## EXTRAIT DE L'ARTICLE
....................

NSA, raz-le bol et radomes

Actualités - Espionnage - Posté on 06 Nov 2013 at 10:34 par Solange Belkhayat-Fuchs

Séquence émotion dans la cité de Calvin, à l’ombre des banques et des horlogers qui vendent le temps au prix du platine en barre : la NSA aurait installé un centre d’écoute au cœur de la majorité des ambassades, Consulats, délégations commerciales et autres bâtiments Etats-Uniens situés en dehors des frontières de l’Etat Fédéral. Un autre Etat Fédéral (déjà pointé du doigt lors du scandale Echelon) commence à s’en offusquer. La Suisse, ou plus exactement le Canton de Genève et sa proche banlieue, héberge en son sein les oreilles de la NSA, accrochées sur le toit de la Mission permanente des Etats-Unis d’Amériques auprès de l’ONU‎, 11 route de Pregny. Des oreilles pointées sur les principales organisations internationales telles que l’OMS, l’UIT ou le siège des Nation Unies, à moins de 600 mètres de la « mission permanente ». Permanente à n’en pas douter, secrète et indiscrète tout autant. Ce centre d’espionnage du spectre électromagnétique ferait partie, révèlent nos confrères du Spiegel Allemand , d’un groupe de quelques 80 morceaux de territoire US répartis dans le monde sur un total de près de 1000 centres d’écoute. Le Spiegel fait d’ailleurs remarquer que le maillon Berlinois de ce réseau , à l’angle de la Behrenstrasse et de la Ebertstrasse, se trouve à un jet de pierre d’un autre angle, celui de la Ebertstrasse et de Scheidemannstrasse… autrement dit le Bundestag, siège du Gouvernement Allemand. La chose passe d’autant plus mal Outre Rhin que l’Ambassade US jouxte la Brandenburger Tor, un lieu symbolique à plus d’un titre. C’est en voyant défiler les troupes Napoléoniennes sur l’avenue Unterdenlinden que s’est cristallisé pour la première fois le sentiment d’identité nationale germanique, c’est au milieu de cet arc de triomphe Berlinois que passait le fameux Mur de Berlin.

La photographie prise par Google Street (un autre allié objectif des sémillants fonctionnaires de l’Agence) montre bien, sur le toit de l’Ambassade, la « verrue » de la salle des antennes. C’est une image très proche de celle-ci qui sert de « première de couv » au Spiegel de cette semaine, avec comme unique légende « Das Nest », le nid, d’espions bien entendu.

....................

## DONNÉES ENREGISTRÉES
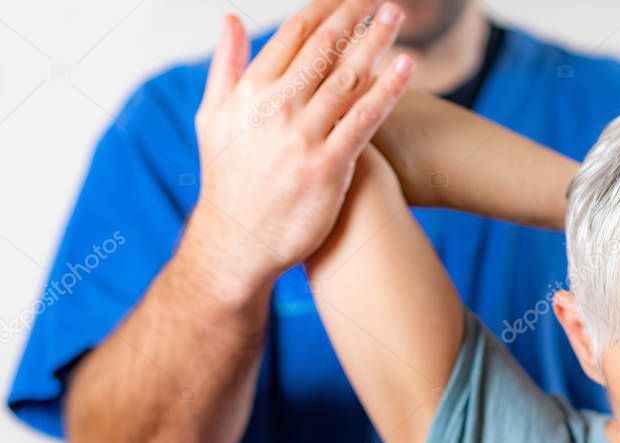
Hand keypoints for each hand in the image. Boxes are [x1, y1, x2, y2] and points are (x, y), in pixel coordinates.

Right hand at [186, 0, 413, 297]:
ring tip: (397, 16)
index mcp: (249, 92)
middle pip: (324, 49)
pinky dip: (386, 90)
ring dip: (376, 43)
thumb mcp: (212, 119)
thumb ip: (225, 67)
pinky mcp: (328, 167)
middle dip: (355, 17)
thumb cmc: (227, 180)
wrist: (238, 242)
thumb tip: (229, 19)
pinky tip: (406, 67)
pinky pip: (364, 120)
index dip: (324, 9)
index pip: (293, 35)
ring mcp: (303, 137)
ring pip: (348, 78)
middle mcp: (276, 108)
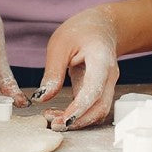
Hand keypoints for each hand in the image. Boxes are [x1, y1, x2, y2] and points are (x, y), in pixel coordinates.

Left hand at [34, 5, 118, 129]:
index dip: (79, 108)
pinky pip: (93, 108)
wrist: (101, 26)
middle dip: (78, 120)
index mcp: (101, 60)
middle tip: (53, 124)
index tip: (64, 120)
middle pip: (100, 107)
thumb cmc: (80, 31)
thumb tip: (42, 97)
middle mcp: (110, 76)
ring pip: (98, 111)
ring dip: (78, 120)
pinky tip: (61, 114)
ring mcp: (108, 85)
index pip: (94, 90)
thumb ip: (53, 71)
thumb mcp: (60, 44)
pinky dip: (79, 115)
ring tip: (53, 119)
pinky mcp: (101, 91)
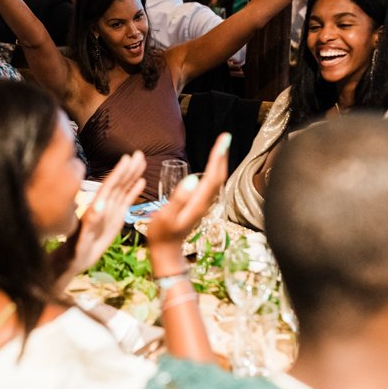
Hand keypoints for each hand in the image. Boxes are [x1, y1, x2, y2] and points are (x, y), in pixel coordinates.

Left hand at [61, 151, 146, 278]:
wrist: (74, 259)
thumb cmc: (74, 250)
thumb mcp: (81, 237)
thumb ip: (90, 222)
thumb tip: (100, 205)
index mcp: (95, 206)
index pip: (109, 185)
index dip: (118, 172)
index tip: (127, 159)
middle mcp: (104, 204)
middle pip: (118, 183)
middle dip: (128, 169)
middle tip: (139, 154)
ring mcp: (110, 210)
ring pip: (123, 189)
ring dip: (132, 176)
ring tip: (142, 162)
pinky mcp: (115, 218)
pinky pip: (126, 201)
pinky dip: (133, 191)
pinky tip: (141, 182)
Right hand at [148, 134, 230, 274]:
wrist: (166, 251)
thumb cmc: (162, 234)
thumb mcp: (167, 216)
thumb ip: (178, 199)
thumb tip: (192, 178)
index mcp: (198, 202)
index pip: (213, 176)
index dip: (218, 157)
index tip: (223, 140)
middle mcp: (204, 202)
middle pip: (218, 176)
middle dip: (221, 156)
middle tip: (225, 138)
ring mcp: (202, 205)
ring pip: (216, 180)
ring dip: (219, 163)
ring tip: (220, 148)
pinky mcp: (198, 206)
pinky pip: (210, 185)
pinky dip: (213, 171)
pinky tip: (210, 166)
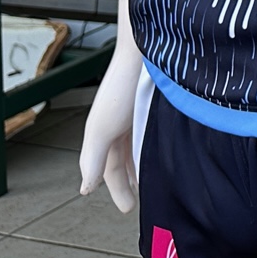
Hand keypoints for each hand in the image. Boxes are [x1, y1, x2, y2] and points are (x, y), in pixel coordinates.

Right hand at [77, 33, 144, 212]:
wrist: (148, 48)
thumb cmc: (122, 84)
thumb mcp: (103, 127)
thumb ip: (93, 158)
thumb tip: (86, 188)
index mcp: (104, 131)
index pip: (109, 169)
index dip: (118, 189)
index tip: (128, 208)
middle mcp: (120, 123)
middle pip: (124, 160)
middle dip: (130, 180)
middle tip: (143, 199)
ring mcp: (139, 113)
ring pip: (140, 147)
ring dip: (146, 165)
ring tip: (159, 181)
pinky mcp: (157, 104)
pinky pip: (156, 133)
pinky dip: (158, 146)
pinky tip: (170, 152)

....................

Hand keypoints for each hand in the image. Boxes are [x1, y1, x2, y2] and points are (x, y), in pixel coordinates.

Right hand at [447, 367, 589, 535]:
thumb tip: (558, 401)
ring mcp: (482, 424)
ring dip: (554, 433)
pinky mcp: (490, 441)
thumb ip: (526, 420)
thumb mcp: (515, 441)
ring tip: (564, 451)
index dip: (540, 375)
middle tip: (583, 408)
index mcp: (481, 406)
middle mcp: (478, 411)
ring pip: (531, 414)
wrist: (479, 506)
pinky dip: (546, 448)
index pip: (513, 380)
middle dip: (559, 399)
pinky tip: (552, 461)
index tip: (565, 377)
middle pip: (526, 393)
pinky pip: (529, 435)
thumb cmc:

....................

## TRAVAIL DEMANDÉ
[a] Relevez dans l'article tous les noms de rues et d'avenues de Berlin.
[b] D'après l'article, quelle est l'unique légende de la couverture du Spiegel de cette semaine ?
[c] Traduisez en anglais cette phrase de l'article : « Un autre Etat Fédéral (déjà pointé du doigt lors du scandale Echelon) commence à s’en offusquer. »
Les données forment un ensemble distinct, sans lien avec l'article.

## RÉPONSES PAR TÂCHE
[a] Behrenstrasse, Ebertstrasse, Scheidemannstrasse, Unterdenlinden

[b] « Das Nest », c'est-à-dire le nid.

[c] Another federal state (already singled out during the Echelon scandal) is beginning to take offense at it.